**** Materials provided ****

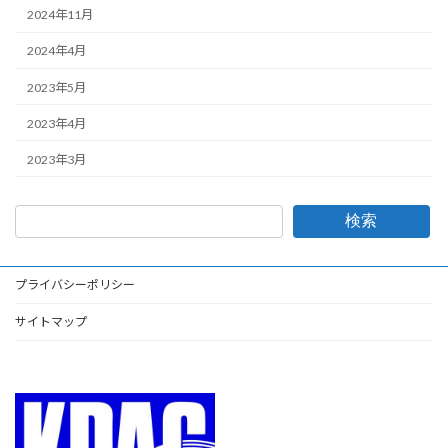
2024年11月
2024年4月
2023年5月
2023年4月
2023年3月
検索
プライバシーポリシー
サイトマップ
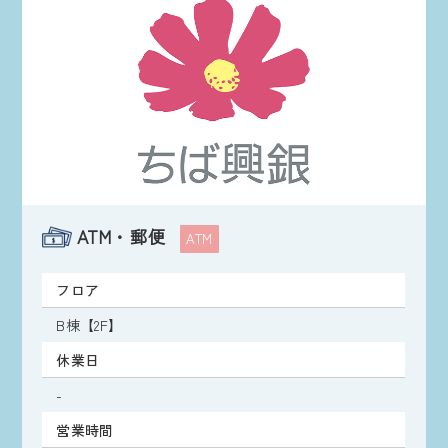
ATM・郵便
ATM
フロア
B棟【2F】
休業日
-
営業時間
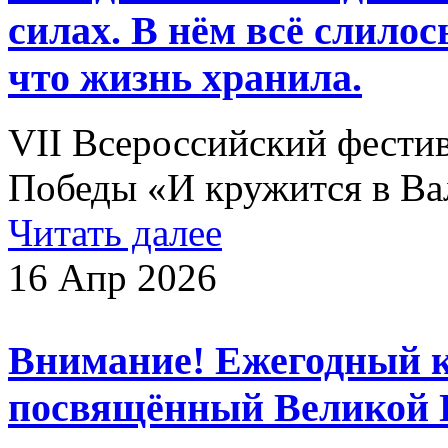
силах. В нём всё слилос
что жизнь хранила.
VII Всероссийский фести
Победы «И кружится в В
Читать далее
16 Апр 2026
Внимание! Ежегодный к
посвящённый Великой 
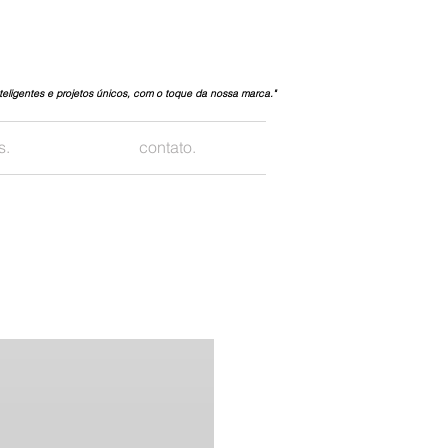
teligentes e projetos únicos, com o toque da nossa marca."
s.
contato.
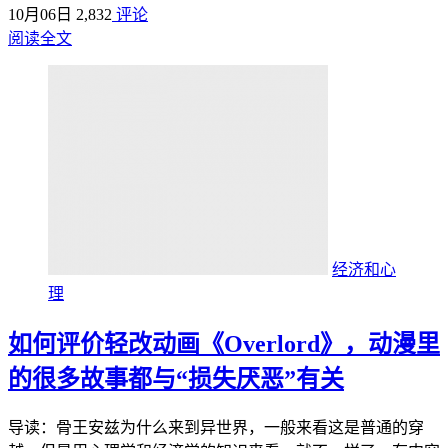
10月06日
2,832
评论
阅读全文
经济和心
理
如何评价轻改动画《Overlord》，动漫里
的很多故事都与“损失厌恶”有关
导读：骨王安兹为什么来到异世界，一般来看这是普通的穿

****
**** Materials provided ****

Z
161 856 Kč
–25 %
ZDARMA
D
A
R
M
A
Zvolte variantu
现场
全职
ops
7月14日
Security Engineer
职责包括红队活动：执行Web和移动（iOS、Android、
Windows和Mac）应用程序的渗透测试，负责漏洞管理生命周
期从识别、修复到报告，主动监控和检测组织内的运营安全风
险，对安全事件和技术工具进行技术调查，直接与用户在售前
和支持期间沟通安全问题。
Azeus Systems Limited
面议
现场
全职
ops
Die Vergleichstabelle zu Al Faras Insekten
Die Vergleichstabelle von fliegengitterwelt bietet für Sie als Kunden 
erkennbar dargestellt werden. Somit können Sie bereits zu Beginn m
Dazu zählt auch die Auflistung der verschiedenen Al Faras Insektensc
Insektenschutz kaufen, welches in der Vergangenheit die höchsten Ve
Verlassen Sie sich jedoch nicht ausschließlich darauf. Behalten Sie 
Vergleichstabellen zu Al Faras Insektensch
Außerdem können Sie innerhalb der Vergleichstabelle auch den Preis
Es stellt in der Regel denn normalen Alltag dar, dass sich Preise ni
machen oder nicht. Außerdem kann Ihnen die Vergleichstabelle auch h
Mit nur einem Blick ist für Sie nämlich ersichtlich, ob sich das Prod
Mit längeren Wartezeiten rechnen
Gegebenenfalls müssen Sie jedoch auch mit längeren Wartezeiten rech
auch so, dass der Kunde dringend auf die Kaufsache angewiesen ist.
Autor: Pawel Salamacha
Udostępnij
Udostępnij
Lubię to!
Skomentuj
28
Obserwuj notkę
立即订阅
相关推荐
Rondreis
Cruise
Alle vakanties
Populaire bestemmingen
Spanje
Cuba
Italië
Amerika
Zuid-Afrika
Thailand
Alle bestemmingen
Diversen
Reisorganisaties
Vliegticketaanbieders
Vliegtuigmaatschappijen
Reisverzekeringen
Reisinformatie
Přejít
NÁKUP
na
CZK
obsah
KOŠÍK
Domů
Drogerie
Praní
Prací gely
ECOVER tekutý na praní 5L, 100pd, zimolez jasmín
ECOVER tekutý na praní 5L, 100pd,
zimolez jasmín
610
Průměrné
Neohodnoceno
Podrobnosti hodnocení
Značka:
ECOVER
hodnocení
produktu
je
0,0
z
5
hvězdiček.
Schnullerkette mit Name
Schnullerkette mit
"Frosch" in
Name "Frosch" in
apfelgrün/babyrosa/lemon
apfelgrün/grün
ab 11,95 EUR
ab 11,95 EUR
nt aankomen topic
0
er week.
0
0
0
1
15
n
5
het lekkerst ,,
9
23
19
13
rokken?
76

****
**** Materials provided ****

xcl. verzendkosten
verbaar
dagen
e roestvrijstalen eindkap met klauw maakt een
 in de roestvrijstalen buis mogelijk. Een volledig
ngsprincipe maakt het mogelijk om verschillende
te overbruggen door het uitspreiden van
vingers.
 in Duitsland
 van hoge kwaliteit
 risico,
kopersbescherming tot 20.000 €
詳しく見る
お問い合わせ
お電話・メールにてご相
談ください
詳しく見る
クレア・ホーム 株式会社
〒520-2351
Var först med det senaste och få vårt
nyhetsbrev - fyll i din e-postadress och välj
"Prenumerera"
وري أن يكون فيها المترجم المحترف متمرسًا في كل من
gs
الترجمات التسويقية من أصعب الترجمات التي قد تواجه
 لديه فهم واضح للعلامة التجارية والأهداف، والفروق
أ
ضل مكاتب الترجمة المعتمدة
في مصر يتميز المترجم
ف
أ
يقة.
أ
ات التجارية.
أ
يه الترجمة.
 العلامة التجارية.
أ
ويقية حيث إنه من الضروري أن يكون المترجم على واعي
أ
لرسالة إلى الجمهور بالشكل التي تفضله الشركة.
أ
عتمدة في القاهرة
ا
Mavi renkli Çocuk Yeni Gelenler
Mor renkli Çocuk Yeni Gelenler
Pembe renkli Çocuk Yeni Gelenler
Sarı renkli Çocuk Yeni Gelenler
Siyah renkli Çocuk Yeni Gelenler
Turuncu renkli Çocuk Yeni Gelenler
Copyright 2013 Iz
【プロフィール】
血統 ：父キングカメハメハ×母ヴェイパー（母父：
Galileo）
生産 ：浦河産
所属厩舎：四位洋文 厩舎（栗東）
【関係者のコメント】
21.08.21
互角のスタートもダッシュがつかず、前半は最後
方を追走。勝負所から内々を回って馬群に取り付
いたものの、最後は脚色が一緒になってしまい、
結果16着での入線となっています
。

****

» **Exercise requirements**
Duplicate the lines of the records from the line with "teligentes e projetos" to the line with "导读：骨王安兹为什么来到异世界，一般来看这是普通的穿", including both of those lines. Omit the pictures from your answer.

» **Your response**
teligentes e projetos únicos, com o toque da nossa marca."
s.
contato.
10月06日
2,832
评论
阅读全文
经济和心
理
如何评价轻改动画《Overlord》，动漫里
的很多故事都与“损失厌恶”有关
导读：骨王安兹为什么来到异世界，一般来看这是普通的穿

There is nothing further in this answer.